EXERCISE DESCRIPTION:
Please retype the data in full and exactly; the pictures are not part of the copy.

========

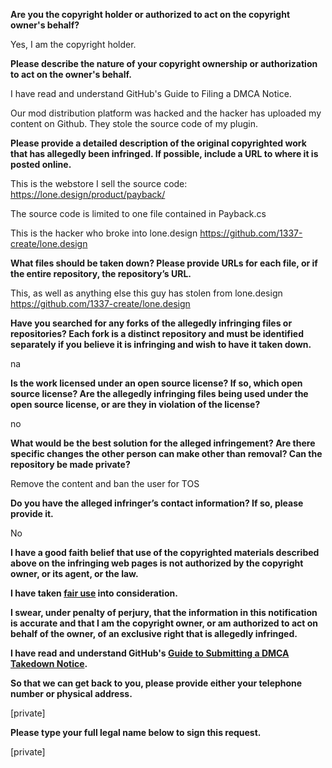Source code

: **Are you the copyright holder or authorized to act on the copyright owner's behalf?**

Yes, I am the copyright holder.

**Please describe the nature of your copyright ownership or authorization to act on the owner's behalf.**

I have read and understand GitHub's Guide to Filing a DMCA Notice.

Our mod distribution platform was hacked and the hacker has uploaded my content on Github. They stole the source code of my plugin.

**Please provide a detailed description of the original copyrighted work that has allegedly been infringed. If possible, include a URL to where it is posted online.**

This is the webstore I sell the source code:
https://lone.design/product/payback/

The source code is limited to one file contained in Payback.cs

This is the hacker who broke into lone.design
https://github.com/1337-create/lone.design

**What files should be taken down? Please provide URLs for each file, or if the entire repository, the repository’s URL.**

This, as well as anything else this guy has stolen from lone.design
https://github.com/1337-create/lone.design

**Have you searched for any forks of the allegedly infringing files or repositories? Each fork is a distinct repository and must be identified separately if you believe it is infringing and wish to have it taken down.**

na

**Is the work licensed under an open source license? If so, which open source license? Are the allegedly infringing files being used under the open source license, or are they in violation of the license?**

no

**What would be the best solution for the alleged infringement? Are there specific changes the other person can make other than removal? Can the repository be made private?**

Remove the content and ban the user for TOS

**Do you have the alleged infringer’s contact information? If so, please provide it.**

No

**I have a good faith belief that use of the copyrighted materials described above on the infringing web pages is not authorized by the copyright owner, or its agent, or the law.**

**I have taken <a href="https://www.lumendatabase.org/topics/22">fair use</a> into consideration.**

**I swear, under penalty of perjury, that the information in this notification is accurate and that I am the copyright owner, or am authorized to act on behalf of the owner, of an exclusive right that is allegedly infringed.**

**I have read and understand GitHub's <a href="https://docs.github.com/articles/guide-to-submitting-a-dmca-takedown-notice/">Guide to Submitting a DMCA Takedown Notice</a>.**

**So that we can get back to you, please provide either your telephone number or physical address.**

[private]

**Please type your full legal name below to sign this request.**

[private]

========

ANSWER TO THIS EXERCISE:
Source code

: **Are you the copyright holder or authorized to act on the copyright owner's behalf?**

Yes, I am the copyright holder.

**Please describe the nature of your copyright ownership or authorization to act on the owner's behalf.**

I have read and understand GitHub's Guide to Filing a DMCA Notice.

Our mod distribution platform was hacked and the hacker has uploaded my content on Github. They stole the source code of my plugin.

**Please provide a detailed description of the original copyrighted work that has allegedly been infringed. If possible, include a URL to where it is posted online.**

This is the webstore I sell the source code:
https://lone.design/product/payback/

The source code is limited to one file contained in Payback.cs

This is the hacker who broke into lone.design
https://github.com/1337-create/lone.design

**What files should be taken down? Please provide URLs for each file, or if the entire repository, the repository’s URL.**

This, as well as anything else this guy has stolen from lone.design
https://github.com/1337-create/lone.design

**Have you searched for any forks of the allegedly infringing files or repositories? Each fork is a distinct repository and must be identified separately if you believe it is infringing and wish to have it taken down.**

na

**Is the work licensed under an open source license? If so, which open source license? Are the allegedly infringing files being used under the open source license, or are they in violation of the license?**

no

**What would be the best solution for the alleged infringement? Are there specific changes the other person can make other than removal? Can the repository be made private?**

Remove the content and ban the user for TOS

**Do you have the alleged infringer’s contact information? If so, please provide it.**

No

**I have a good faith belief that use of the copyrighted materials described above on the infringing web pages is not authorized by the copyright owner, or its agent, or the law.**

**I have taken <a href="https://www.lumendatabase.org/topics/22">fair use</a> into consideration.**

**I swear, under penalty of perjury, that the information in this notification is accurate and that I am the copyright owner, or am authorized to act on behalf of the owner, of an exclusive right that is allegedly infringed.**

**I have read and understand GitHub's <a href="https://docs.github.com/articles/guide-to-submitting-a-dmca-takedown-notice/">Guide to Submitting a DMCA Takedown Notice</a>.**

**So that we can get back to you, please provide either your telephone number or physical address.**

[private]

**Please type your full legal name below to sign this request.**

[private]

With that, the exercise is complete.